Sure 99% of users of hr.big-bank.example will be Big Bank employeees at work with local DNS, but 1% is people who are at home, or off-site or whatever and maybe it doesn't even work without VPN, but someone will click it by accident and so it gets collected.


What, excuse me, the fuck. This should not be legal at all.


You could still used a self-signed certificate, you would just need to view the certificate anytime you’re on someone else’s machine to check its validity. And you can always use wildcard certificates to keep hostnames secret.


You can host it under a subdomain secret.example.com and have a single wildcard cert for *.example.com.

You can't hide that example.com exists, but you can hide all subdomains for that domain.


Just use a secret path, subdomain will always leak via DNS. You can also disable access logs on anything else than the secret path and cut the noise drastically.


Really surprised to see that according to this data, Sectigo issues more than twice as many certificates as DigiCert.

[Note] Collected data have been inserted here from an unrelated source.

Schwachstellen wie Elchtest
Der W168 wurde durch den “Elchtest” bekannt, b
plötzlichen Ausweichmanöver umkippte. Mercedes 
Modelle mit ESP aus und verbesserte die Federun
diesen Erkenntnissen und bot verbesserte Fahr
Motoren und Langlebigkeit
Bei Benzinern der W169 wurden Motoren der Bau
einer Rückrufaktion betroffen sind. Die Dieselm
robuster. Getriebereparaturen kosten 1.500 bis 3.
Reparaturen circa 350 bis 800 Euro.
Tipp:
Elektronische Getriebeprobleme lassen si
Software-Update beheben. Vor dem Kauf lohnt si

I have the habit of checking the CA for every website I visit, and my impression from that personal survey is that DigiCert is vastly more common than any other CA, except of course Let's Encrypt.


I'd imagine a large part of that would be because Cloudflare uses Sectigo for its "Universal SSL"


Educause also has a partnership with InCommon that uses Sectigo to issue certs. I work at a relatively small school and we have thousands of certs issued by effectively Sectigo. I'd imagine there's lots and lots of Educause members that are taking advantage of this.

https://www.educause.edu/about/incommon

https://incommon.org/certificates/faq/


Not everyone may know this - this is how you search CT logs:

https://crt.sh/?q=ycombinator.com

I'd call it a useful OSINT tool.


I assume the name is a reference to merkle hash trees, but I don’t really see the connection.

Can someone spell it out?


The certificate transparency logs are a merkle tree.


Ugh, so many RSA certs :-/


Do you feel dirty when thinking about RSA?


They make the key exchanges much larger for the same level of security, but the implementations are generally much harder to ensure are secure and safe as RSA is fairly susceptible to side channel attacks. The old argument that ECC is slower than RSA also starts to falter as the RSA keys get necessarily larger.